Digitales Biedermeier

Die Zukunft ist nicht aufzuhalten – und doch kommt alles ganz anders. Trotz Facebook treffen wir uns noch mit unseren Freunden „live“, trotz Internet-Shopping gehen wir noch in Geschäfte und suchen das Einkaufserlebnis, trotz E-Book-Reader wird das geschriebene Wort nicht aussterben. Kindle-Besitzer, so Amazon-Deutschland-Chef Kleber, kaufen dreimal so viele Bücher wie vorher (nur lesen sie sie auch? Man weiß es nicht…). Der digitale Wandel erfolgt, wie Markus Brauck kürzlich im Spiegel schrieb, nicht exklusiv, sondern additiv.
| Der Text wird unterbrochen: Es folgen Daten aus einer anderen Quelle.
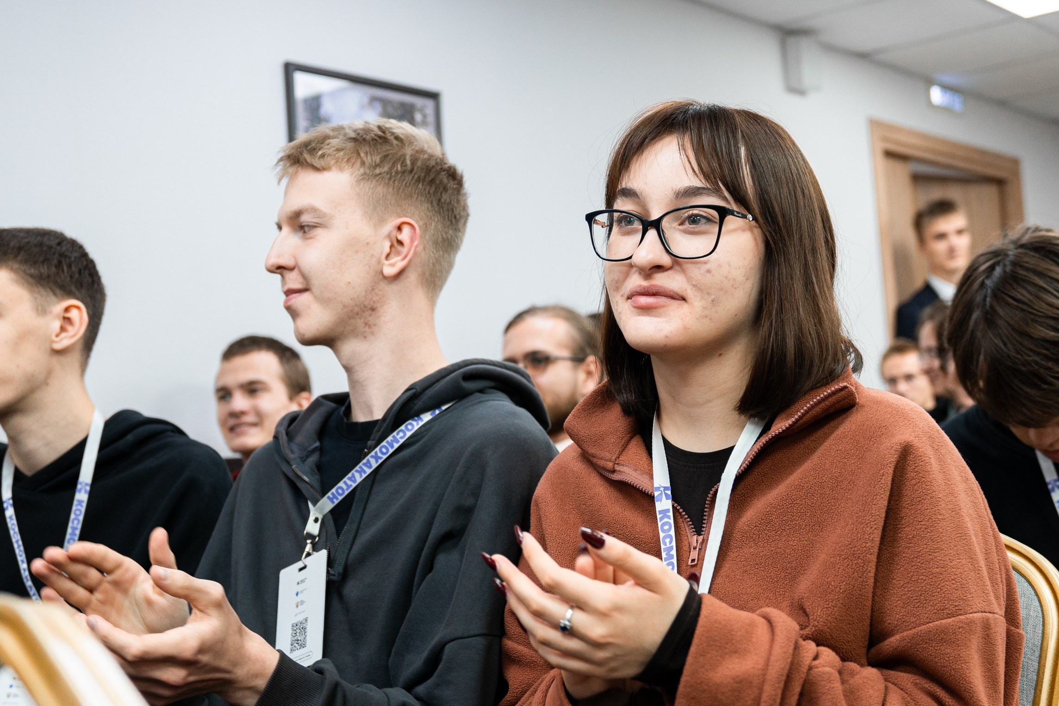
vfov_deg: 27.7
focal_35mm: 49
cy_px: 357
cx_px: 528
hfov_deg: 40.6
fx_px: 1431
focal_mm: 31.1
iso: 640
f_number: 2.8
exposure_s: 1/125
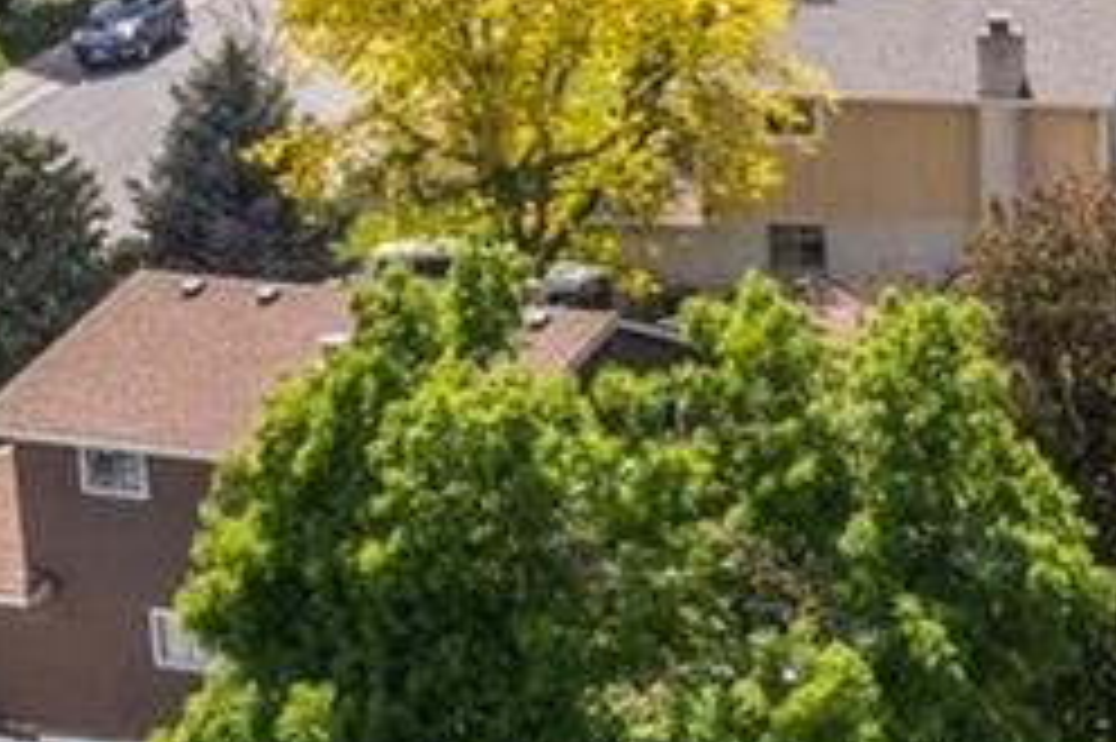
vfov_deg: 9.4
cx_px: 1485
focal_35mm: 142
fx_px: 4399
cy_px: 1117
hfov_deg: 13.9
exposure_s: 1/320
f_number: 2.8
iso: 100
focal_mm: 8.38
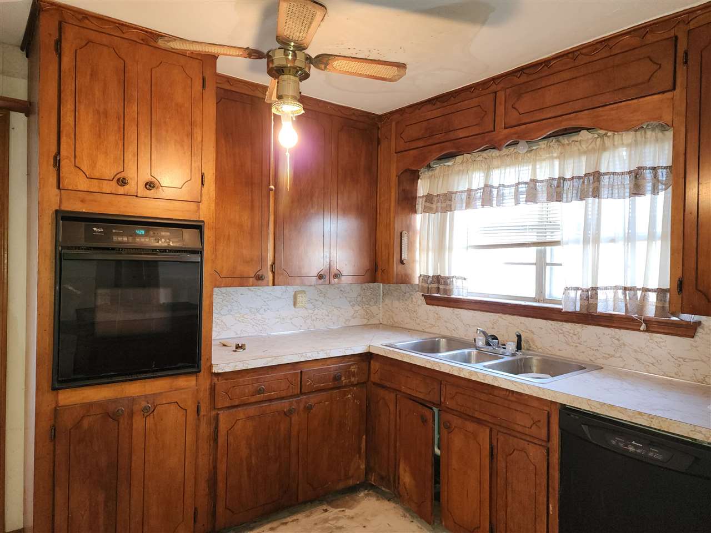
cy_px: 266
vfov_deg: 58.9
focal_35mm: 23
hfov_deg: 73.9
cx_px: 356
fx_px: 472
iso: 125
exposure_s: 1/24
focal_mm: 6.4
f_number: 1.8
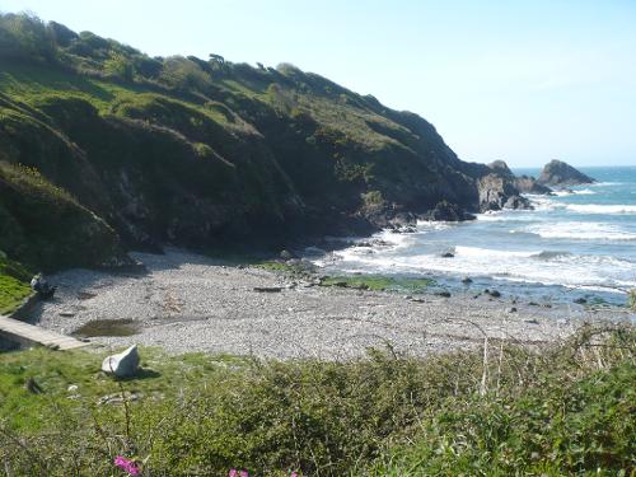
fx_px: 680
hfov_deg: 50.1
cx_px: 318
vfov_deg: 38.7
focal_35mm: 37
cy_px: 238
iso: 100
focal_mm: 5.8
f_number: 8
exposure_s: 1/125
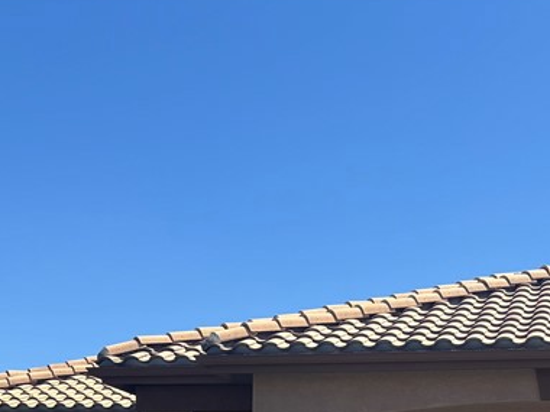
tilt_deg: -0.1
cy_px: 536
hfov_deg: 27.7
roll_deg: -1.3
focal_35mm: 70
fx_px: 1112
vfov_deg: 19.4
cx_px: 346
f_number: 1.6
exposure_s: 1/3534
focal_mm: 5.96
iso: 50
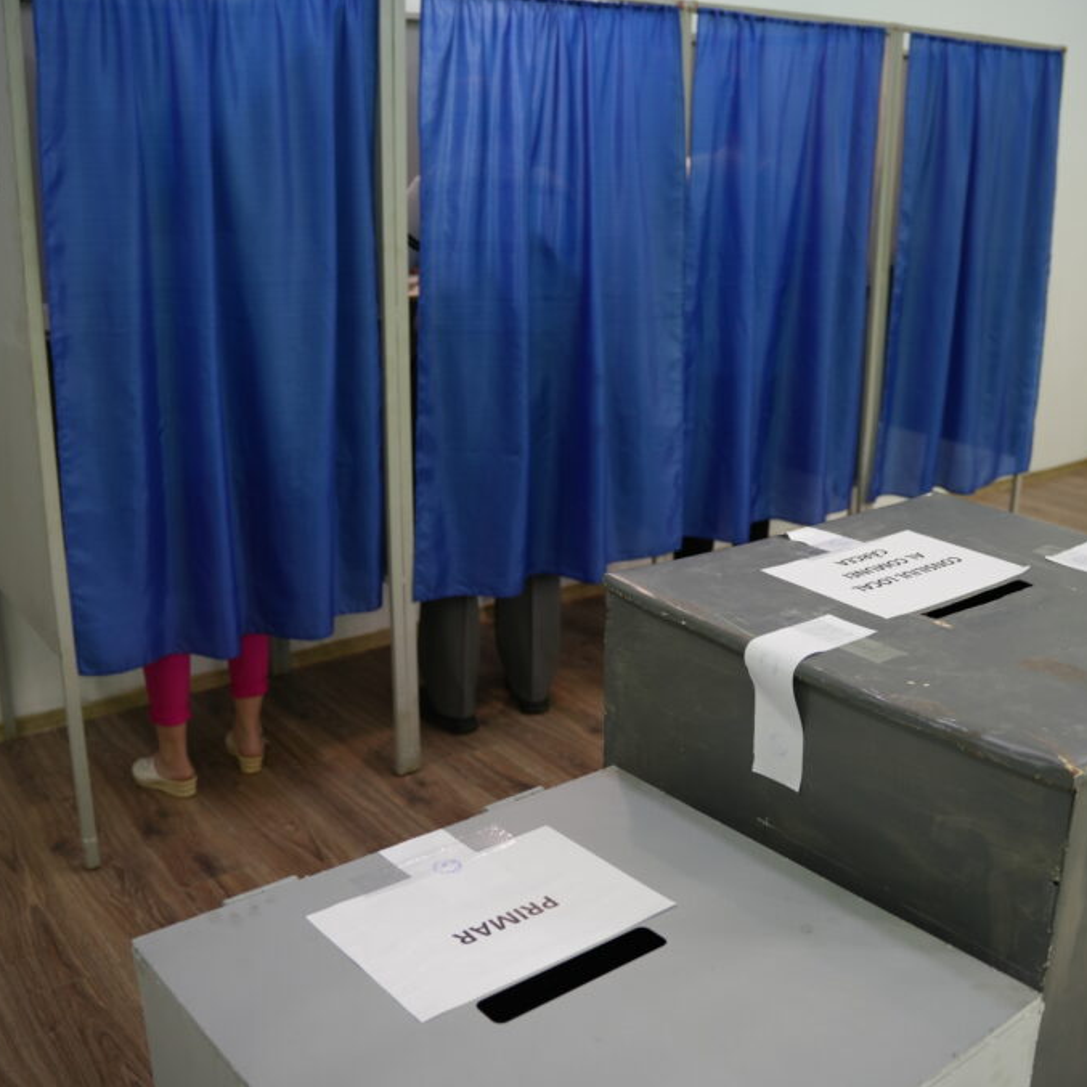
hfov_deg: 45.9
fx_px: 1279
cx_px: 621
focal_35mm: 36
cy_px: 544
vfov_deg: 46.0
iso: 640
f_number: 3.2
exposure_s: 1/160
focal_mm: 28
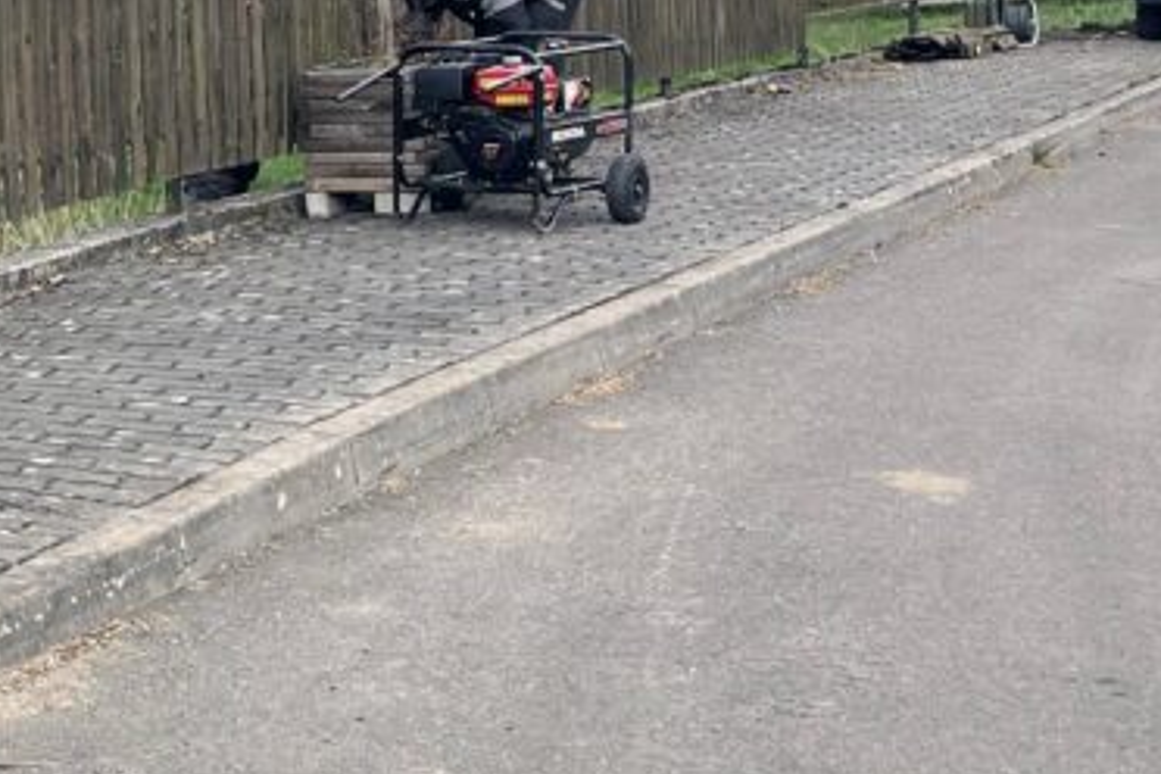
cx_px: -465
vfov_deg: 14.0
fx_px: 3096
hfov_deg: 19.2
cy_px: -9
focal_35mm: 96
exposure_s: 1/680
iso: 50
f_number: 1.6
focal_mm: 5.1
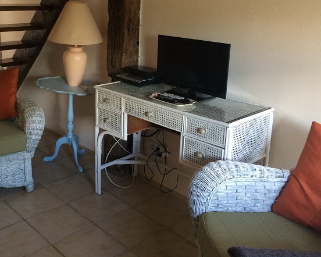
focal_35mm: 41
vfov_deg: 36.2
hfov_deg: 44.2
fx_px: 390
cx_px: 110
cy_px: 90
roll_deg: -1.0
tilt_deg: -14.5
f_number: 2.2
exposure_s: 1/33
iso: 125
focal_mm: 4.15
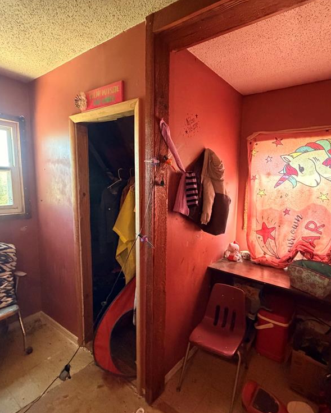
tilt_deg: -6.9
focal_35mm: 19
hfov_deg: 70.6
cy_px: 212
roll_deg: -1.0
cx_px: 185
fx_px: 233
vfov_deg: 83.3
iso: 800
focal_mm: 2.22
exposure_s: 1/60
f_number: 2.2
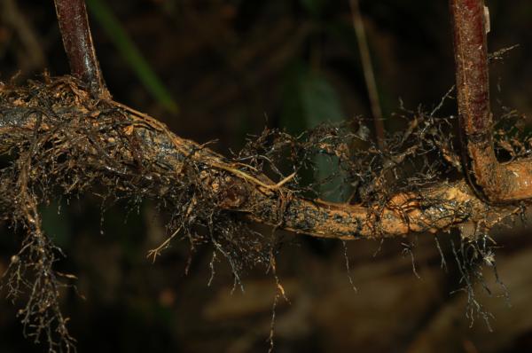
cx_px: 266
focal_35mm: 90
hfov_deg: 22.7
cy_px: 176
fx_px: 1328
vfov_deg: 15.1
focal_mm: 60
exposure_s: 1/60
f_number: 14
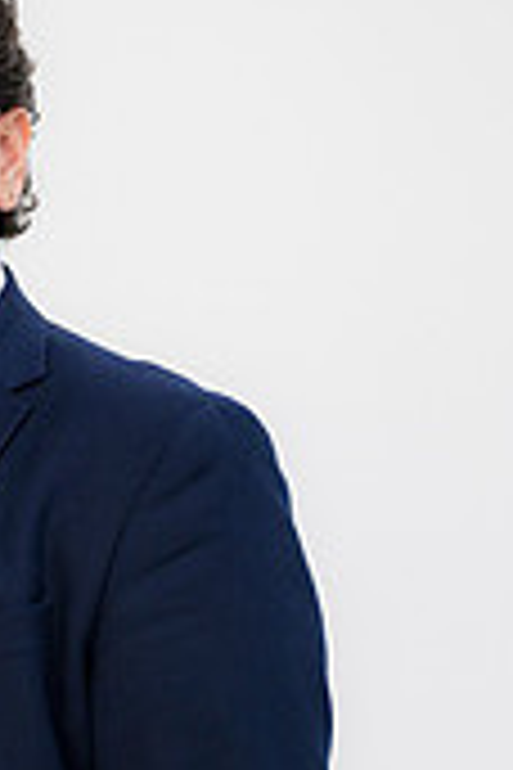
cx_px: -99
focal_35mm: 197
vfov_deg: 10.4
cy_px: 716
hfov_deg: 6.9
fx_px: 4211
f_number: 3.2
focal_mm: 75
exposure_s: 1/125
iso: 800
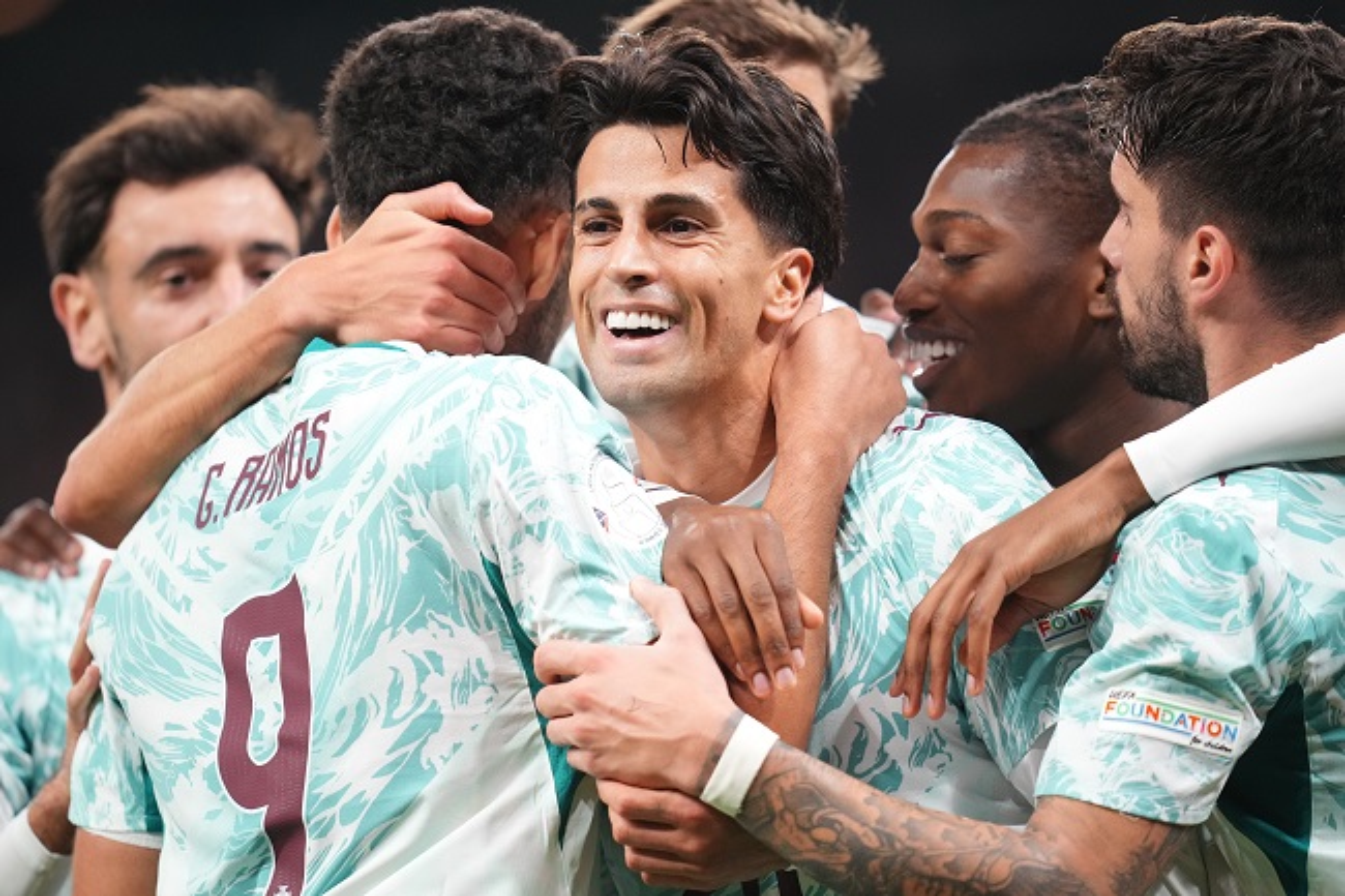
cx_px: 672
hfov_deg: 5.2
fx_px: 14940
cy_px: 448
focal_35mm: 400
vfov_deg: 3.4
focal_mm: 400
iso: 4000
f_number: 2.8
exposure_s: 1/1250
Denn gerade wenn es mit großen Schritten in neue Zeiten geht, wendet der Mensch den Blick gerne zurück und sehnt sich nach dem Guten, dem Alten, dem Wahren. So verwundert es nicht, dass Amazon trotz aller MP3-Download-Möglichkeiten noch ca. 1,2 Mio. Vinyl-Schallplatten im Angebot hat und auch der anhaltende Geschäftserfolg von „Manufactum“ belegt diese Suche nach Halt in den Werten der Vergangenheit.

Das führt zu interessanten Mischformen und neuen Geschäftsmodellen: Einkaufen ist unpersönlich geworden, wenn man nur noch vor seinem Tablet sitzt? „Emmas Enkel“ schaffen Abhilfe:

 

Vorwärts in die Vergangenheit statt zurück in die Zukunft! Der Nutzen ist klar: Zeitgewinn und Bequemlichkeit, doch die Verpackung, das Design des Geschäftes, transportiert die eigentlichen Werte. In der Selbstdarstellung der Enkel kommt die Gemütlichkeit nicht so rüber:

 

Willkommen im Biedermeier 2.0. Ab ins Idyll und ins Private, die Lounge als Rückzugsort ins heimelige Glück. Nur der doofe Hipster müht sich noch damit ab, sich ständig als Selbstdarsteller zu repräsentieren, der Rest bevorzugt die Geselligkeit im kleinen Rahmen. Die digitale Welt macht’s möglich. Wohnzimmer statt Globalisierung. Unentschlossenheit heißt, sich zwischen den Stühlen einzurichten. Lauwarm ist das neue Lebensmotto. Wie dichtete Ludwig Pfau schon 1847:

Schau, dort spaziert Herr Biedermeier
und seine Frau, den Sohn am Arm;
sein Tritt ist sachte wie auf Eier,
sein Wahlspruch: Weder kalt noch warm.

(Quelle: Wikipedia)

Was heißt das nun für’s Marketing? Mehr Retro in der Gestaltung, quasi neuen Wein in alten Schläuchen. Die Sehnsucht nach der Vergangenheit nicht zu ignorieren und sich nicht zu modern zu inszenieren.

Manche Dinge gehen trotzdem unwiderruflich verloren. Der Katalog zum Beispiel. Da muss man dann einfach nur neue Verwendungsmöglichkeiten finden….

 

Eine Antwort zu „Digitales Biedermeier”.

  1. Schöner Beitrag. Ich denke auch, dass die Kombination aus Tradition und Moderne heute für viele Menschen sehr ansprechend ist. In einer Zeit wo alles so schnelllebig geworden ist brauchen die Menschen wieder etwas mit Werten und Nachhaltigkeit. Der Manufaktur-Gedanke.